After serving as a mechanic in the Italian Air Force during World War II, he founded Lamborghini Trattori S.p.A, which would over time become one of the largest agricultural equipment manufacturers in the country. Now having the means, Lamborghini was able to indulge. As detailed by the book, and a story often recounted by others, after owning a succession of sports cars, including several Ferrari 250 derivatives, he became frustrated with the clutch of his Ferrari 250 GT, and took it back to where it came from.
After being rebuffed by il Commendatore himself, Enzo Ferrari, supposedly with the quip, “the problem is not with the car but with driver”, Lamborghini took the ailing car back to his workshop, and discovered that the clutch was similar to those he utilized in his tractors. The gauntlet had been laid down, and with ambition, know-how, and to be sure, millions of Italian Lire, Lamborghini set out to build his own car, and show up Ferrari.
Lamborghini would not enter into automobile manufacturing solely to avenge a snub. He also thought there was money to be made if one got it right, and he didn’t think others had. Lamborghini had the prescience of mind to snatch up some young and talented engineers like Giotto Bizzarrini, Franco Scaglione, and Gian Paolo Dallara (some, coincidentally or not, ex-Ferrari employees) to spearhead development of what he hoped would be his “perfect car”: a powerful GT that would reach 150 mph on the Autostrada. The result was the Lamborghini 350 GT.
While finding favor amongst a select group of enthusiasts, it would not set the world alight. No, that would be Lamborghini’s follow-up, the Miura. Wrapped in a Marcello Gandini-designed body and powered by a 350-horsepower V12, the radical Miura instantly made every other car look antique when it made its debut at the 1966 Geneva Motor Show. The successor to the Miura, the Countach of 1974 was a wide, and low, wedge that once again redefined what a supercar would be.
It is at this point that this book’s plot, as it were, increasingly weaves in the financial issues confronting the company during uncertain times, and the various, and often, colorful new owners. After Lamborghini’s departure in 1974, a series of caretakers either nourished or neglected the company until Lee Iacocca, and Chrysler swooped in, purchasing the company in May, 1987 for $33 million dollars.

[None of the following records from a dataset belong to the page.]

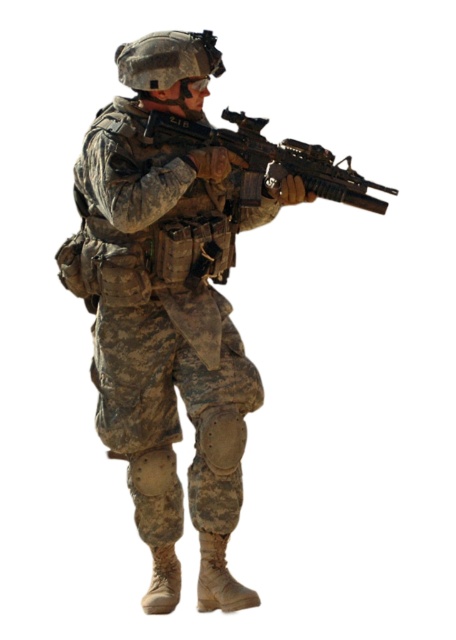
You are a military equipment inspector checking the soldier in the image. You need to determine if the camouflage fabric uniform at center can be worn over the matte black rifle at center without any issues. Based on their sizes, can the uniform be worn over the rifle?

The camouflage fabric uniform at center is taller than the matte black rifle at center, so yes, the uniform can be worn over the rifle since it is taller and would not interfere with the rifle.

Based on the scene description, where is the camouflage fabric uniform at center located in the image?

The camouflage fabric uniform at center is located at point (155, 308) in the image.

You are a drone operator controlling a drone that needs to maintain a minimum distance of 5 meters from any object to avoid detection. You are currently positioned above the soldier in the image. Is the camouflage fabric uniform at center within the safe distance required by your drone?

The camouflage fabric uniform at center is only 4.60 meters away from the camera, which is below the required 5 meters minimum distance. Therefore, the drone is too close and might be detected.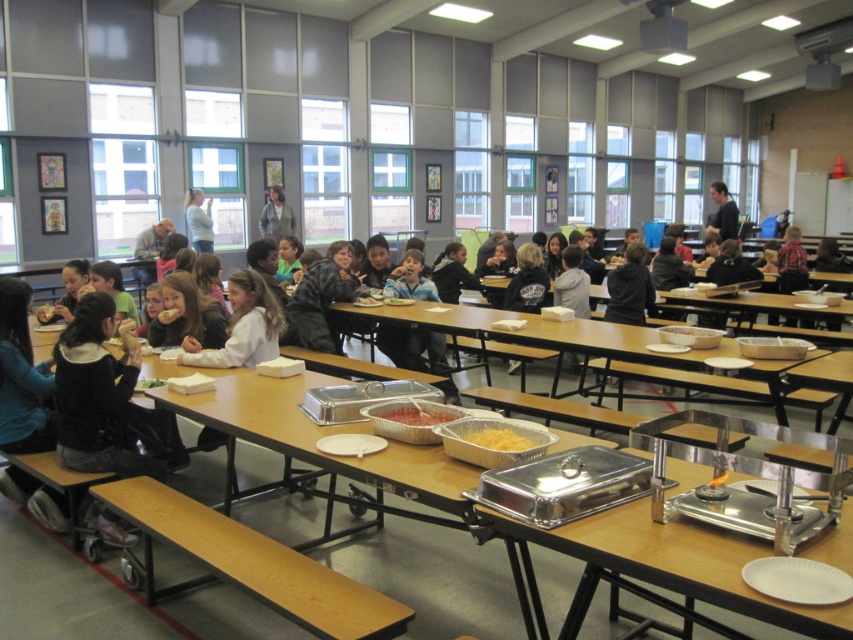
You are a student in the cafeteria and want to take the light blue denim jacket at upper center and the black matte jacket at upper right from the table. Which jacket is covering the other one?

The light blue denim jacket at upper center is positioned over the black matte jacket at upper right, so the light blue denim jacket is covering the black matte jacket.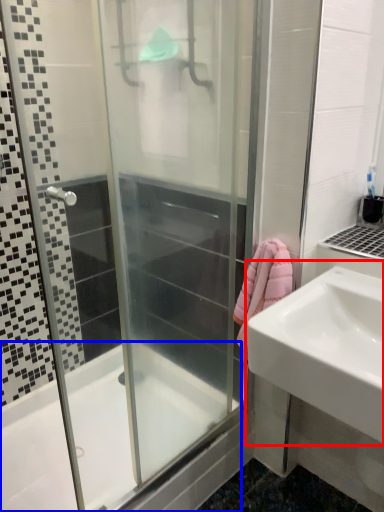
Question: Which point is further to the camera, sink (highlighted by a red box) or bathtub (highlighted by a blue box)?

Choices:
 (A) sink
 (B) bathtub

Answer: (B)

Immediately confronted by having to replace the company’s iconic, but aging Countach, of which successor designs had been stalled for lack of investment, and focus. Another design by Gandini, the Diablo, would replace the Countach in 1990, and is seen by many to be the last of the “original” Lamborghini supercars. The company would be sold offagain before Audi would pick up the pieces in 1997. With German efficiency and stability, the company could achieve the goals set out by its founder, only this time with more reliability, better ergonomics, and better visibility. The Murcielago, Gallardo, Reventón, Aventador, and, most recently, the Huracán, would follow with promises of ultimate performance that finally delivered.
Codling has, to this reader, certainly done his research on his subject. Moreover, and to the book’s great benefit, the author doesn’t make it a history textbook full of facts and dates. Instead, he tells a story that for almost anyone is eminently readable. The book’s pictures are wonderful, with illustrations, and some period archive material.
Contemporary photography from James Mann, who has shot other Motorbooks titles, is crisp. A dearth of technical and engineering information for the more than casual enthusiast is there for the gleaming. Yes, some cars were left out of this tome – models like the Espada, Urraco, and LM002 are barely mentioned at all, but perhaps they aren’t within the author’s supercar focus, and other complaints are few.
I would have liked to have seen more period sales-brochure type material to round out the overall story, and many of the best two–page photography spreads are marred by the spine of the book. Overall, an enjoyable, and well-published book for any actual or aspiring Lamborghini owner or enthusiast.